Keep refrigerated for at least 30 mins. Don’t take out until you are ready to assemble the dumplings.
Roll the wrappers
Roll the dough into a rope. Divide into 20 pieces. Then press into discs with the palm of your hand. Cover at all times when not using (with cling film/in a plastic bag/with an upside-down bowl, etc.).
With a rolling pin, use the “roll and turn” technique to flatten it into a very thin disc, about 12cm/4.7inch in diameter (Please refer to my tutorial video below). Dust the surface with flour if it sticks (see note 4).
N.B. Assemble the dumpling one by one as you roll out each wrapper (Do not stock up as they are very thin thus dry out very easily).
Place a spoonful of the filling (about 35g) in the middle of the wrapper.
Pleat into a round dumpling with about 15-20 folds (Please refer to my tutorial video below). You may leave the middle part open or sealed.
Line the steamer basket with steamer parchment paper, or cut regular parchment paper into squares (see note 5 if you are using a metal steamer).

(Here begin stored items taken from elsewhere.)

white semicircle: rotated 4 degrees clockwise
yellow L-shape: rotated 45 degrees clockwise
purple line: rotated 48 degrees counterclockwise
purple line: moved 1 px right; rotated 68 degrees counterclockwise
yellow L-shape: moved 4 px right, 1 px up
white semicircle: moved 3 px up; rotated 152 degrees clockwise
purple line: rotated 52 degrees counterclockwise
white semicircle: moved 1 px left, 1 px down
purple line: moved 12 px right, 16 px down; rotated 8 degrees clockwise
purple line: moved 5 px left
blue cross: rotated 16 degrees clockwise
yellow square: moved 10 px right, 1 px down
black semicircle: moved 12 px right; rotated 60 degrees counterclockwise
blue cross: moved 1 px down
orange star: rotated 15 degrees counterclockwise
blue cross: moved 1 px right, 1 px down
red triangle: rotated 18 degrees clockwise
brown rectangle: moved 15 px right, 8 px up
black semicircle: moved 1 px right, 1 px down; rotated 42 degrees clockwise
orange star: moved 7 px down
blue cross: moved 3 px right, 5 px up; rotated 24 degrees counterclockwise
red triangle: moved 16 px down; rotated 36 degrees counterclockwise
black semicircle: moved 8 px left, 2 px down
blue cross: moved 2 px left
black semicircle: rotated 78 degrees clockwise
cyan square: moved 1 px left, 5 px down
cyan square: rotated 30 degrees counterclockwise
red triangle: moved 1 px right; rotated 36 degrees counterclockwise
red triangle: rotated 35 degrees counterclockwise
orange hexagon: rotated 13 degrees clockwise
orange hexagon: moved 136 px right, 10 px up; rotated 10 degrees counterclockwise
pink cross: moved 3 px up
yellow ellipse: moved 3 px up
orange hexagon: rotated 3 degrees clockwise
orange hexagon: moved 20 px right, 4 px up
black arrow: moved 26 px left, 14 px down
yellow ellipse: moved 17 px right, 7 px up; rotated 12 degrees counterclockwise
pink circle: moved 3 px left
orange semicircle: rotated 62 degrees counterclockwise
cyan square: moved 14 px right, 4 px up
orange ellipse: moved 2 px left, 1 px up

Place dumplings in (leave at least 3cm/1inch space between them).
Bring water to a full boil in a wok/pot. Then put the steamer basket on top. Turn the heat to medium-low. Steam for 8 mins (if cooking over 10 dumplings at a time, increase to 10 mins).
Serve & eat
Bring the steamer basket to the table to serve.
Hold the top part of the dumpling with a pair of chopsticks. Pick up then place onto a soup spoon or a small saucer. Open a small hole with the chopsticks to let the “soup” flow out. Slurp up! (You may directly bite a small hole and suck out the soup but be careful not to burn your tongue)
Gently dip the dumpling into the dipping sauce (mix vinegar with julienned ginger) then eat in 1-2 bites.
You may store leftover dumplings in the fridge for up to 2 days. Steam for 3 mins to reheat. However, you may not get any soup as the liquid is absorbed by the wrapper over time.
Since soup dumplings are very delicate, I don’t recommend you make them in advance or freeze.
1. The chicken aspic: If you are making a small batch of Xiao Long Bao and don’t need much aspic, you may roast some chicken pieces (instead of a whole chicken). Chicken thighs, drums and wings are all good choices.
2. The Flour type: Use all-purpose flour if it’s more accessible to you. If you wish to achieve a more refined look, use special dumpling flour or Italian type 00 flour with medium gluten level.
3. The flour-water ratio: Please feel free to adjust the tap water by increasing/decreasing 5g-10g. Flour of different brands have slightly different water absorption capacities. The humidity and room temperature could also affect the ratio. The finished dough should be soft but not sticky.
4. To prevent sticking: If available, you may use cornstarch instead of flour to dust the surface & your rolling pin. It has a smoother texture and makes rolling a little easier if you’re new to this. But use sparingly.
5. If you are using a metal steamer, you may brush a thin layer of oil on the basket to prevent sticking. Also, wrap the lid with a piece of cloth/tea towel to stop any condensation falling onto the dumplings during cooking.
6. The dipping sauce: Vinegar & ginger makes a classic dipping sauce for Xiao Long Bao. However, please feel free to use other condiments if you wish. Homemade Chinese chilli oil works well on its own. Or you can find some inspiration in my post on “Six dumpling dipping sauces”.